Second quarter next year. Okay.

A
Aurelio Alemán
President & CEO

It's an aggressive 20%.

B
Brett Rabatin
Piper Jaffray

Okay. And then just I guess just thinking about the back half of this year, you had a little better trends in some of the fee income. What items should we expect back to continue in 3Q in particular?

A
Aurelio Alemán
President & CEO

The fee income is divided. Everything related to transaction volume -- meaning credit cards, debit cards, merchant transactions, we're seeing those levels get back to normal and that is the reason for the increase in the fee components, so we expect that to continue throughout the year. The mortgage banking revenues, it's a function of originations of that increased this quarter and we feel that we can sustain originations at this level for the rest of the year. The market in general, it's down from what it was a year ago and we expect it to be down from what it looked back a couple of years. But these current levels are sustainable.
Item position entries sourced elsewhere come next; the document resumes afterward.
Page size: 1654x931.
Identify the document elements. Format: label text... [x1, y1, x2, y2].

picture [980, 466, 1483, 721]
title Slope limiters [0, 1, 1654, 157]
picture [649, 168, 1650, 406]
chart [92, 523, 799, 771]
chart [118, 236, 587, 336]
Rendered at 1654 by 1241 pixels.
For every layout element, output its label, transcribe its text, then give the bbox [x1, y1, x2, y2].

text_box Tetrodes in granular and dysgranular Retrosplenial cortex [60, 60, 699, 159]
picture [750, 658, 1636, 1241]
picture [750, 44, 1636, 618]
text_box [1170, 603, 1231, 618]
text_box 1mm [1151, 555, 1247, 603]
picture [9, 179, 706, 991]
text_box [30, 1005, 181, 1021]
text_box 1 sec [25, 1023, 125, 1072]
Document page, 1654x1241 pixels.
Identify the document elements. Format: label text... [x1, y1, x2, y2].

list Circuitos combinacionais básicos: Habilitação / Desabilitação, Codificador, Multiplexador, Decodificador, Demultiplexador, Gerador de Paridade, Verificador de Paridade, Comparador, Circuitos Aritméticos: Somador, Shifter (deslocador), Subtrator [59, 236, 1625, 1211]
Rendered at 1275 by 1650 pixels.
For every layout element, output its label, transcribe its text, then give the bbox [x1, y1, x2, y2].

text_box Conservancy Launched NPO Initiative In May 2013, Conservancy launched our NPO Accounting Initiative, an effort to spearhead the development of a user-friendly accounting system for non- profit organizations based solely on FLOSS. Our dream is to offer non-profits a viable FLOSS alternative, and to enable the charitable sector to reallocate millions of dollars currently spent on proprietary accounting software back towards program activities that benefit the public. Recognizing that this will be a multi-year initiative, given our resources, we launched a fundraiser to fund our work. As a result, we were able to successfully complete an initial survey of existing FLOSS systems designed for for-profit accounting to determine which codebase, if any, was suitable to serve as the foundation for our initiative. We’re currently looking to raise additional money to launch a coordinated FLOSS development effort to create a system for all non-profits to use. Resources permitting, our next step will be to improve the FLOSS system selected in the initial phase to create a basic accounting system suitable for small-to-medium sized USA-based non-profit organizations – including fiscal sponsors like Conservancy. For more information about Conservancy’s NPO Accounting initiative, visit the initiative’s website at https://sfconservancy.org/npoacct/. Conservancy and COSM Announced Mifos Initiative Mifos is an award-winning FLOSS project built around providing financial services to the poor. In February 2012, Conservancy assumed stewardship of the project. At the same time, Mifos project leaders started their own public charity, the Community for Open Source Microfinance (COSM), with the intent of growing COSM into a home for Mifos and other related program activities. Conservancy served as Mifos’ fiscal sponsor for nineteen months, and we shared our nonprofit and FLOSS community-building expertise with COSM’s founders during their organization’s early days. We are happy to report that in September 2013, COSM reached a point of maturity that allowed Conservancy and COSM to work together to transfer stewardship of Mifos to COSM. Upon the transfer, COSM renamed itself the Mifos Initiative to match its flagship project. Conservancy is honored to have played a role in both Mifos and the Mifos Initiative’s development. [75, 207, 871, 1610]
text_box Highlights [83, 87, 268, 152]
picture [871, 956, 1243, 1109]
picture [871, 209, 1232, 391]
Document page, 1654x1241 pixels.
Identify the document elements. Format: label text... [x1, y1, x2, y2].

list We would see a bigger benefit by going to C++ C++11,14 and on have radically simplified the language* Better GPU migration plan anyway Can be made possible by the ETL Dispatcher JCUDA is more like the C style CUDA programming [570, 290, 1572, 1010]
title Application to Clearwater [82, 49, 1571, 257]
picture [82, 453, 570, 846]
Obviously you have to take out the unusual ones like the continued insurance commissions that happen once a year, basically first quarter or early second quarter at some amount. And any other kind of special things like the props or the sale of the branch we had in the first quarter or the physical location we sold in the first quarter.

So taking those out, I would say we feel it's going to be consistent with some opportunities for some growth.

B
Brett Rabatin
Piper Jaffray

Okay, great. Appreciate the additional color.

Operator

This concludes our question-and-answer session. The conference has now concluded. Thank you for attending today's presentation. You may now disconnect.